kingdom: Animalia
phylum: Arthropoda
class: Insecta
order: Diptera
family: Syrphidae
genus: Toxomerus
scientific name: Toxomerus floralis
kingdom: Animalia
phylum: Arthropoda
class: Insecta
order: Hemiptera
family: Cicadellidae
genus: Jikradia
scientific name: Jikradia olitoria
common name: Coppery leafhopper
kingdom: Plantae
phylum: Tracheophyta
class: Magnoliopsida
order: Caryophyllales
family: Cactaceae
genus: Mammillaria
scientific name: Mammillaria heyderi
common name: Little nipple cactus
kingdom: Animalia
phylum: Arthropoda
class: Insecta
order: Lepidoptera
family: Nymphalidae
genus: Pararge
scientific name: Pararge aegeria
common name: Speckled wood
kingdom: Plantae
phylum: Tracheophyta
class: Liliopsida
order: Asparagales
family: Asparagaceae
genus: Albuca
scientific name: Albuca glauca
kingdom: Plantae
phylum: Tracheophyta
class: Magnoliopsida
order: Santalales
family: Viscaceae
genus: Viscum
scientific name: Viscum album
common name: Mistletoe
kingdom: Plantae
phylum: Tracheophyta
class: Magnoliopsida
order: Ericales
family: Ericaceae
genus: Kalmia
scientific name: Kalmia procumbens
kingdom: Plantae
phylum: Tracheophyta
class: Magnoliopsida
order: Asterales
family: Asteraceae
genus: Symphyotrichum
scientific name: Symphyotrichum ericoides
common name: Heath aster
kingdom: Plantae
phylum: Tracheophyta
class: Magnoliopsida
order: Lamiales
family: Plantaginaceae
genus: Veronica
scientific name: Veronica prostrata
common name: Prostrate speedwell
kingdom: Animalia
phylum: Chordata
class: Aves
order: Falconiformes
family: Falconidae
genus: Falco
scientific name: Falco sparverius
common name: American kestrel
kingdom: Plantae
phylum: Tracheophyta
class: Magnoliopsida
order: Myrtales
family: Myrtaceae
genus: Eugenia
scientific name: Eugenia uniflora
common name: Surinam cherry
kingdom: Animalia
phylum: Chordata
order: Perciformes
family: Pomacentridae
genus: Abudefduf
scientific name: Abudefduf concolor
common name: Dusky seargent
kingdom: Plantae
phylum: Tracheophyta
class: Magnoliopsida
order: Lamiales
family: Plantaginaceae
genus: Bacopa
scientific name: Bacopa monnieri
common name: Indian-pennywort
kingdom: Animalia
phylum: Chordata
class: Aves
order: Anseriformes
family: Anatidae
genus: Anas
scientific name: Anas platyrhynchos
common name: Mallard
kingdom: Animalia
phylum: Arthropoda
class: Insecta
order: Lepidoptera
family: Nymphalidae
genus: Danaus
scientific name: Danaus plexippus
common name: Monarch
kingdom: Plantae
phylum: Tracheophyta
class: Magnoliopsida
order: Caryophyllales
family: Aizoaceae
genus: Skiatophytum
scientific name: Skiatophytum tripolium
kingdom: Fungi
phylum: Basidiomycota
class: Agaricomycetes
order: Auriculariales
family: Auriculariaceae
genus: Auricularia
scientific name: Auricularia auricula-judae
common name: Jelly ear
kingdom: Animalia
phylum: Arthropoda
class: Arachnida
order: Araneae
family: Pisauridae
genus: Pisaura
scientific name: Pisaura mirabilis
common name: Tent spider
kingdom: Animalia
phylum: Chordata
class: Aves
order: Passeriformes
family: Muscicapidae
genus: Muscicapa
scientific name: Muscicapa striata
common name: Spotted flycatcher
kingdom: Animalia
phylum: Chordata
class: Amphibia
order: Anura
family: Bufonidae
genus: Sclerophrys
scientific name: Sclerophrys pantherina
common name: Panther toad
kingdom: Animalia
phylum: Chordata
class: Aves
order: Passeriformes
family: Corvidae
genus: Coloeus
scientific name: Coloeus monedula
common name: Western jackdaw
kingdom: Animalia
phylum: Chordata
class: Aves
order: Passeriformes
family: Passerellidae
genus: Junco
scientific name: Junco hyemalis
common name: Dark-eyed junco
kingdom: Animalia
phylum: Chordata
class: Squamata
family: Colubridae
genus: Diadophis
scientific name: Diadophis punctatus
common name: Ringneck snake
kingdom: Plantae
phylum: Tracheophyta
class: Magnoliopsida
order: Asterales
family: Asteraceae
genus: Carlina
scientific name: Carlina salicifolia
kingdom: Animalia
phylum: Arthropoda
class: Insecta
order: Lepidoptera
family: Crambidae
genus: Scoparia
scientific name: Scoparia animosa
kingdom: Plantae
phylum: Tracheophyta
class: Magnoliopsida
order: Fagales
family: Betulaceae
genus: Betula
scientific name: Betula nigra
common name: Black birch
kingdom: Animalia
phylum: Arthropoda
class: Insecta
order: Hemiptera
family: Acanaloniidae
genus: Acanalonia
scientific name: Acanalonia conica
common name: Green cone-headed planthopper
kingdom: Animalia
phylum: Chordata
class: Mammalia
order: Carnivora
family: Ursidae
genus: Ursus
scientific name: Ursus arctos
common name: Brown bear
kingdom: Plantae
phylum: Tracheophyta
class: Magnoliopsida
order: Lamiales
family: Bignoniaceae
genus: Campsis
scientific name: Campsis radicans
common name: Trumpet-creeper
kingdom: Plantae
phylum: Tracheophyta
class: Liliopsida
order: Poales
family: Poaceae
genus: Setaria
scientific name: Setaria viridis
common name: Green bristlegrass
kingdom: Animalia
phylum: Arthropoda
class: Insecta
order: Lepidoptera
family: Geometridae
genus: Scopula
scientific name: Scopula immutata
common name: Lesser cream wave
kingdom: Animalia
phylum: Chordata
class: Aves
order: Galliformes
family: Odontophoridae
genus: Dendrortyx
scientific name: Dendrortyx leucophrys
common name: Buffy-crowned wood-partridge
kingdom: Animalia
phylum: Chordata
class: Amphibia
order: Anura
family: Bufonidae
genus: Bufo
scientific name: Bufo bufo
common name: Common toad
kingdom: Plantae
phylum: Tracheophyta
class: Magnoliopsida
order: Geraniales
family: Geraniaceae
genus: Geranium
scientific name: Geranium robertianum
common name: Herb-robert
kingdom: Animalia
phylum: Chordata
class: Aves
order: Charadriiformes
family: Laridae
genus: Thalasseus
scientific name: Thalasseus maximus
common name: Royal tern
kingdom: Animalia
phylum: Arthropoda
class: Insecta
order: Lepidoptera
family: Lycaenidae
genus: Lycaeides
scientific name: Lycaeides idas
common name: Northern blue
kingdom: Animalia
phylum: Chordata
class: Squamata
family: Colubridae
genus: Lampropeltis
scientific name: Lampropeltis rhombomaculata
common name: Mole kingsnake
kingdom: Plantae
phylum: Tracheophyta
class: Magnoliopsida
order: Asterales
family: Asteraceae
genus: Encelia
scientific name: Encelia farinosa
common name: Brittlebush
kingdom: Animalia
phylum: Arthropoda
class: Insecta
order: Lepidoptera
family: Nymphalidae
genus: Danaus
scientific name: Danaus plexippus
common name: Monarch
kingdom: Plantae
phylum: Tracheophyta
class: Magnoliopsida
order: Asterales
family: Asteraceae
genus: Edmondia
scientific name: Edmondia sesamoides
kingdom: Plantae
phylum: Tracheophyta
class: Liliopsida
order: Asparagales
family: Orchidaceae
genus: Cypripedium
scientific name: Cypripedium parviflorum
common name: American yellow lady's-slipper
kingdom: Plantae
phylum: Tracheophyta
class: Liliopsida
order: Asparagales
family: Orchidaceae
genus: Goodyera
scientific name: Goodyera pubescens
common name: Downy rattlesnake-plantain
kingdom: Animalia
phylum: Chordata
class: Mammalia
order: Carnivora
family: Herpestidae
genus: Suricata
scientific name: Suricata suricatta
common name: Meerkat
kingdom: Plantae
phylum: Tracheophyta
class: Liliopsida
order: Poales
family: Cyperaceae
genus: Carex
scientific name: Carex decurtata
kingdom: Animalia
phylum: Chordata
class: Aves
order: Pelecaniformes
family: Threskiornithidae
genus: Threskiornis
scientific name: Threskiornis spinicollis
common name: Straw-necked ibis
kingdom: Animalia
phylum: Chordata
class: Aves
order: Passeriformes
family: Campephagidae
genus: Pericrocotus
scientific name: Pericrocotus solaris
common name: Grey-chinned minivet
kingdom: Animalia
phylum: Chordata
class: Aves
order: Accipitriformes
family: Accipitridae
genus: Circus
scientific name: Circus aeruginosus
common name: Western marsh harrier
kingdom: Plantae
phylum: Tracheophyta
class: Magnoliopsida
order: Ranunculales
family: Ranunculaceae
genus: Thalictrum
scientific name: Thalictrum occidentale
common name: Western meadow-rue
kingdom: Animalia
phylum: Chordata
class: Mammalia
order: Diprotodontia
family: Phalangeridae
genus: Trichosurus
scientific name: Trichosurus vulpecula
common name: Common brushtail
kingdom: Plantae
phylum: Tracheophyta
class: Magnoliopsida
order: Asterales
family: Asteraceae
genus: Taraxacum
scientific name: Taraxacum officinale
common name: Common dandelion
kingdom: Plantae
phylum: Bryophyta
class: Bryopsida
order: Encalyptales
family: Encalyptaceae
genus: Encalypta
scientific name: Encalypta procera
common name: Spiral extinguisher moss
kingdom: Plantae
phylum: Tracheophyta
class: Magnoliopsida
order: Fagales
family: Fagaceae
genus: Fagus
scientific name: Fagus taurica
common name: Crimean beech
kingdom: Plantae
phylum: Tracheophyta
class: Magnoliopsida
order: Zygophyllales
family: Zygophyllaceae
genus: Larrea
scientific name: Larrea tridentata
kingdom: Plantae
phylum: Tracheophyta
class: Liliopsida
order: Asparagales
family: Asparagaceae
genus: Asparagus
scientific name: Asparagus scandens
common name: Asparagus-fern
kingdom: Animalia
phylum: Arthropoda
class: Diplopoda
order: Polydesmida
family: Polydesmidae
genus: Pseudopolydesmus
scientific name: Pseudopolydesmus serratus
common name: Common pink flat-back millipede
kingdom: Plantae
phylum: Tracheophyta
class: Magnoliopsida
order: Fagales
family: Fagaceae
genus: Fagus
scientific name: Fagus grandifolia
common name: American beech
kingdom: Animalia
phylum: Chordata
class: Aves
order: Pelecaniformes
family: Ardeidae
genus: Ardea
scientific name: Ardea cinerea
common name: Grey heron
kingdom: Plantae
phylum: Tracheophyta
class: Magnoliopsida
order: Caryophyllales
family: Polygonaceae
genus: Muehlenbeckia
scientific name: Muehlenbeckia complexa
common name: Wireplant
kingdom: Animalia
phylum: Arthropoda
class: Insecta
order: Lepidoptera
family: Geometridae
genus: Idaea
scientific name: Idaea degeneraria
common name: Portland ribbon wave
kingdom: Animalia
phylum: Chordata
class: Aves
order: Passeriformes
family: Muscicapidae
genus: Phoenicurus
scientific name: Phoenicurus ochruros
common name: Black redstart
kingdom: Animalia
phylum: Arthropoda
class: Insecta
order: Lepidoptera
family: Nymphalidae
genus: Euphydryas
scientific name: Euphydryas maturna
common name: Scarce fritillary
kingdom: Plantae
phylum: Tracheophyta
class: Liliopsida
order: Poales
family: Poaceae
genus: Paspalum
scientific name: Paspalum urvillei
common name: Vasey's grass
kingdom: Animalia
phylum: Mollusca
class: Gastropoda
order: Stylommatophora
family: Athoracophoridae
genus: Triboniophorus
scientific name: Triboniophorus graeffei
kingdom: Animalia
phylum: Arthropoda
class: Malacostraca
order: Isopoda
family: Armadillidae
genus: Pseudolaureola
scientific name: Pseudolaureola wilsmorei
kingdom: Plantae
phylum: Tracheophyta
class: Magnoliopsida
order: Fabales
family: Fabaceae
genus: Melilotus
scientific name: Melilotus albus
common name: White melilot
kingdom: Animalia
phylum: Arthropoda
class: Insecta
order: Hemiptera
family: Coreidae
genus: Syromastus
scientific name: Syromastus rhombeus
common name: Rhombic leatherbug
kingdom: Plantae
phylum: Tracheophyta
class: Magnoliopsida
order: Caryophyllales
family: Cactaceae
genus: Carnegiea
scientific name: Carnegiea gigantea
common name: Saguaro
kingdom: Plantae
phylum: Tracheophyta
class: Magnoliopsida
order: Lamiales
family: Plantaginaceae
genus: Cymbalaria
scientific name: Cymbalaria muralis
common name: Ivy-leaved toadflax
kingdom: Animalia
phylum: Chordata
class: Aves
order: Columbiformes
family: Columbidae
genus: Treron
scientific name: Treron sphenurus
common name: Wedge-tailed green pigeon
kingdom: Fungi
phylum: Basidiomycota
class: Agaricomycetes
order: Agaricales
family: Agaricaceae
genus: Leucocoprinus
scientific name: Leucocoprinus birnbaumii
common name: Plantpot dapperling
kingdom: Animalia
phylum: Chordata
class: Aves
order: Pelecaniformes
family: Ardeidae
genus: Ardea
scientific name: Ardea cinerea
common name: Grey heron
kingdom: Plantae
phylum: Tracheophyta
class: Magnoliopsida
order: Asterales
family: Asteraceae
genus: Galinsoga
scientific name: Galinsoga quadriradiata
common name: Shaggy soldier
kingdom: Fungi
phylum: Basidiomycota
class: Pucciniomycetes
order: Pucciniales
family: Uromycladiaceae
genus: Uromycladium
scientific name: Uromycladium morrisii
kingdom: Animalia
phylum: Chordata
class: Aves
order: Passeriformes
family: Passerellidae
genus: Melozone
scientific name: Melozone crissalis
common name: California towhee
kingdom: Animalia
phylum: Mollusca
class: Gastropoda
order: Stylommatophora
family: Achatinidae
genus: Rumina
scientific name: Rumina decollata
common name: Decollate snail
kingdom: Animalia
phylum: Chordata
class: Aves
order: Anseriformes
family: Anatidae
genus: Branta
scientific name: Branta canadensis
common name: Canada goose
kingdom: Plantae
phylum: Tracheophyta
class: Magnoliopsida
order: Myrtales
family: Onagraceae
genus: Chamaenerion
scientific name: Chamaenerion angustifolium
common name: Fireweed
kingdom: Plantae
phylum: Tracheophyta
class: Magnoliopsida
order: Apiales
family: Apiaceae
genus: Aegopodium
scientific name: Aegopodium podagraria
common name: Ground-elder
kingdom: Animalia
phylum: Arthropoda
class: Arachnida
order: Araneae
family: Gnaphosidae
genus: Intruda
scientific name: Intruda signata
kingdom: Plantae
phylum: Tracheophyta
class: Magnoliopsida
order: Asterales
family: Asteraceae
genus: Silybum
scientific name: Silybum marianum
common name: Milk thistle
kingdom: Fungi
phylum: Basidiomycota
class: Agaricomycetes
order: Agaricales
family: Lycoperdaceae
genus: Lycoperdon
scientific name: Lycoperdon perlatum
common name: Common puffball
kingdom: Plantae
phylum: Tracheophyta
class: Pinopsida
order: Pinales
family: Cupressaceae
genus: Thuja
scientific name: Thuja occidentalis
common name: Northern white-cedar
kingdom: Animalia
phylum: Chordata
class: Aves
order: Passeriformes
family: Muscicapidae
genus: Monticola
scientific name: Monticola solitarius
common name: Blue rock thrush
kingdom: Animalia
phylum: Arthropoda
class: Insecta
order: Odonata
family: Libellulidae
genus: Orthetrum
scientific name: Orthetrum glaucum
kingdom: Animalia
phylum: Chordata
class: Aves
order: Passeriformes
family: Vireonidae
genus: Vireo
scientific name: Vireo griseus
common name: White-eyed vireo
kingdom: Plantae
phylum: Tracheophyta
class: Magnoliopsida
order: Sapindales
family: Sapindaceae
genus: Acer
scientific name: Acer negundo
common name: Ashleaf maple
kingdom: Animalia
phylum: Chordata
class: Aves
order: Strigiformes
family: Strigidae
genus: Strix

= = =

*YOUR GOAL*
Reproduce each line of the entries verbatim, starting at the line containing "scientific name: Thuja occidentalis" and continuing through the final line of the entries.

*EXERCISE ANSWER*
scientific name: Thuja occidentalis
common name: Northern white-cedar
kingdom: Animalia
phylum: Chordata
class: Aves
order: Passeriformes
family: Muscicapidae
genus: Monticola
scientific name: Monticola solitarius
common name: Blue rock thrush
kingdom: Animalia
phylum: Arthropoda
class: Insecta
order: Odonata
family: Libellulidae
genus: Orthetrum
scientific name: Orthetrum glaucum
kingdom: Animalia
phylum: Chordata
class: Aves
order: Passeriformes
family: Vireonidae
genus: Vireo
scientific name: Vireo griseus
common name: White-eyed vireo
kingdom: Plantae
phylum: Tracheophyta
class: Magnoliopsida
order: Sapindales
family: Sapindaceae
genus: Acer
scientific name: Acer negundo
common name: Ashleaf maple
kingdom: Animalia
phylum: Chordata
class: Aves
order: Strigiformes
family: Strigidae
genus: Strix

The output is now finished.